Moscow feels different now. Walking streets that used to be automatic, noticing things that were invisible before I left.
Four years abroad changes your relationship with home. The city looks the same but I’m seeing it through foreign eyes. Architectural details I never registered, social dynamics I took for granted, the particular quality of summer light on concrete that feels distinctly Russian.
Strange realisation: my books are probably better known internationally than here. Built my readership in English first, crafted my voice for audiences who don’t share my cultural shorthand. Now I’m the expat writer visiting her own birthplace.
Been thinking about memory and identity whilst wandering familiar neighbourhoods. How much of who I am comes from this place versus who I’ve chosen to become elsewhere? My novels obsess over manufactured memories, but what about organic ones that fade through distance?
The language feels rusty in my mouth. Not the words themselves – those never leave you. But the rhythm, the cultural references, the unspoken assumptions that lubricate conversation. I catch myself thinking in English before translating back.

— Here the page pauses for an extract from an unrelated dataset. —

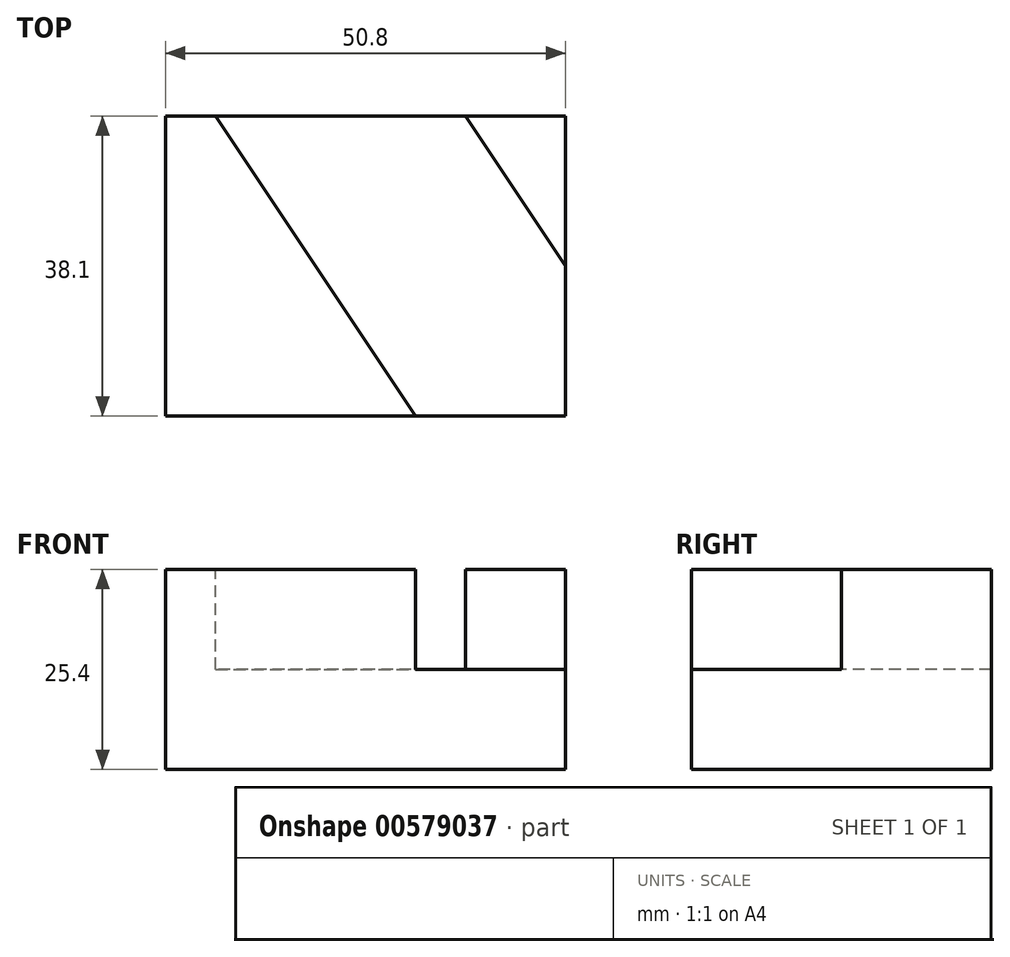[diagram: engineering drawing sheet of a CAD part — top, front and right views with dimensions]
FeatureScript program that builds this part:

Moscow readers would understand my work differently than Brighton audiences. They’ve lived through societal amnesia, state-sponsored forgetting, collective rewriting of history. My interactive fiction about memory manipulation isn’t abstract here – it’s lived experience.
Maybe that’s why I write so much about being between worlds. When home becomes a choice rather than a given, you pay attention to what stays and what slips away.
The roots are still here. Just transplanted into different soil now.